Younger workers in lower tax brackets, anyone who wants control over investment choices, and anyone who wants a backup emergency fund via contribution withdrawals.

Pros

  • Any investment you want — individual stocks, ETFs, index funds, bonds, even crypto via some custodians.
  • Withdraw contributions anytime, tax- and penalty-free.
  • No required minimum distributions — grow tax-free forever.
  • Withdrawals in retirement are 100% tax-free.
  • You pick the brokerage (Vanguard, Fidelity, Schwab) — typically far lower fees than a 401(k) plan.

Cons

  • Low contribution limit: $7,000/year in 2026 ($8,000 at 50+).
  • Income phase-out means high earners can't contribute directly.
  • No tax deduction today.
  • No employer match — you're on your own.

The verdict

The canonical funding order for most US workers: (1) 401(k) up to the full employer match — never leave the match on the table, it's usually a 50–100% instant return; (2) Max a Roth IRA to the annual limit for investment flexibility and tax diversification; (3) Back to the 401(k) to hit the annual max; (4) Taxable brokerage beyond that. This order captures free money first, then optimizes for tax treatment, then scales up contribution room.

When to break the canonical order

Skip steps 2-3 if your 401(k) plan has a fantastic fund lineup (low-fee index funds) AND you're in a peak-earning tax bracket — the Traditional 401(k)'s immediate deduction can outweigh the Roth IRA's flexibility. Conversely, skip straight from step 1 to step 4 (taxable) if your 401(k) plan has truly awful funds (ER > 0.75%) and your employer won't let you self-direct — a taxable account with low-cost index funds can beat a high-fee 401(k) over 30 years.

The mega backdoor Roth trick

If your 401(k) plan allows after-tax contributions (distinct from pre-tax or Roth) AND in-service distributions or Roth conversions, you can contribute up to $70,000 total in 2026 and roll the after-tax portion into a Roth IRA. This is the 'mega backdoor Roth' — check with your plan administrator. Few plans allow it, but if yours does, it's one of the most powerful retirement moves available.

Run the numbers yourself

Plug your own inputs into the free tools below — no signup, works in your browser, nothing sent to a server.

Frequently asked questions

If my employer doesn't match, should I still fund the 401(k) first?
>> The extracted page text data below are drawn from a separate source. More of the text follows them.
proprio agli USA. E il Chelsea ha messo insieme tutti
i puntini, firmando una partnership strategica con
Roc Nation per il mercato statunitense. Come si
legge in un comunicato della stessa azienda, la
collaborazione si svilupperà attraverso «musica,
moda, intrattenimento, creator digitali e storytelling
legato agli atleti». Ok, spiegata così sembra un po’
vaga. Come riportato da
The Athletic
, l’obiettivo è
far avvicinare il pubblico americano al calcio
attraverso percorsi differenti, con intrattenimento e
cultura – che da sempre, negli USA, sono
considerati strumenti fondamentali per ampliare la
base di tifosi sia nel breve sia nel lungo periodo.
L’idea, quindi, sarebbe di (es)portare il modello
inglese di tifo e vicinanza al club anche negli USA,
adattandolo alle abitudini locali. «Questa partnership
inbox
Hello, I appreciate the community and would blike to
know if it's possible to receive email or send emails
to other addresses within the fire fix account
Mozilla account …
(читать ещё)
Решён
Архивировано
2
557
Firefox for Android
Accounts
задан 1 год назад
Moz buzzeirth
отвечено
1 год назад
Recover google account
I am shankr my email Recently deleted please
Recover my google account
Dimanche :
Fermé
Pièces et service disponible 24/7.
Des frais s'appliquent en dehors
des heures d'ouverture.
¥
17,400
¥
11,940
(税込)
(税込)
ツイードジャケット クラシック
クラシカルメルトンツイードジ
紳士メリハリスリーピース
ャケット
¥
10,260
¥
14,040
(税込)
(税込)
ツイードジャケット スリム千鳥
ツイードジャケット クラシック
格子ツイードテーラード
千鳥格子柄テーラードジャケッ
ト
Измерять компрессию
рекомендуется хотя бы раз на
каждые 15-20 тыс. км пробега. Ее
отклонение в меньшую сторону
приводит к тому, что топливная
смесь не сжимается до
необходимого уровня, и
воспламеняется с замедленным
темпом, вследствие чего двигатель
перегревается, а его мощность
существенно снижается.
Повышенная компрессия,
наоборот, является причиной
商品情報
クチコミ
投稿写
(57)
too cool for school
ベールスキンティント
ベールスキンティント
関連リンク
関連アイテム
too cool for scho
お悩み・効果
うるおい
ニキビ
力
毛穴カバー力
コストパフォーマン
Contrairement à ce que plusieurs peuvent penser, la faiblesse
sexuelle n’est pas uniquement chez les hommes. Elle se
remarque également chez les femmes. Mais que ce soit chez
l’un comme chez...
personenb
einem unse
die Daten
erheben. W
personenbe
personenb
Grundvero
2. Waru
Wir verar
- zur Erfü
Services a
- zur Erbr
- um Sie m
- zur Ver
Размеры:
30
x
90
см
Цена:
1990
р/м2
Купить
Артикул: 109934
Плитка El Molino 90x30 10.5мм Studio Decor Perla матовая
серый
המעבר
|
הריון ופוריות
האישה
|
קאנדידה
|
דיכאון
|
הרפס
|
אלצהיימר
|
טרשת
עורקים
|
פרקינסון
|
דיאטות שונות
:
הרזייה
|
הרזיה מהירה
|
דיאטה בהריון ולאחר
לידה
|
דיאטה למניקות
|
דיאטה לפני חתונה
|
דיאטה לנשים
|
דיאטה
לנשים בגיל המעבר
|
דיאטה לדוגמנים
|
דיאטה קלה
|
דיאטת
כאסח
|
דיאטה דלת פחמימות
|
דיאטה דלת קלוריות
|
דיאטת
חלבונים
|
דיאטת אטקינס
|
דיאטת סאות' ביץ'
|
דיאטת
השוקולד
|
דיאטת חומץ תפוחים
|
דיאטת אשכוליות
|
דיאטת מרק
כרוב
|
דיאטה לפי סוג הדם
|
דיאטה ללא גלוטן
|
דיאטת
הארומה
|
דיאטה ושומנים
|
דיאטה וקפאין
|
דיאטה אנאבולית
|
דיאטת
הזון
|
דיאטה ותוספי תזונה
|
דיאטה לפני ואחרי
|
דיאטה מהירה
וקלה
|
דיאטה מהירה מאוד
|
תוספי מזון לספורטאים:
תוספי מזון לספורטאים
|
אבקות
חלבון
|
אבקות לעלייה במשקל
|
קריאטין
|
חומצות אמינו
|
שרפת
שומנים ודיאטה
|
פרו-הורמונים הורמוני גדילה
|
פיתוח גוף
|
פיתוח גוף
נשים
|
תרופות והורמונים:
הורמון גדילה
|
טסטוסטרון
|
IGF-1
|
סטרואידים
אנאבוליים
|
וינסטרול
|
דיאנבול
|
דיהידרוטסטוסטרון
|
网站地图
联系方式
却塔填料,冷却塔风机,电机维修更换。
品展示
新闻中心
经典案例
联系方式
Usually no — start with the Roth IRA for flexibility and investment choice. Move to the 401(k) only after maxing the Roth, or earlier if the 401(k) has unusually low-fee funds.

Can I contribute to both in the same year?

Yes. The contribution limits are separate. You can contribute up to $23,500 to a 401(k) AND up to $7,000 to a Roth IRA in 2026, provided you're under the Roth income phase-out.

Traditional 401(k) vs Roth 401(k)?

Same rule of thumb as Traditional vs Roth IRA — Roth if you're in a lower tax bracket now than you expect in retirement, Traditional if higher now. Many workers do 50/50 for tax diversification.

What happens to my 401(k) when I leave the job?

You can (1) leave it with the old employer, (2) roll into the new employer's plan, (3) roll into a Traditional IRA, or (4) convert to a Roth IRA (taxable event). Rolling to an IRA usually gives you better investment choices and lower fees.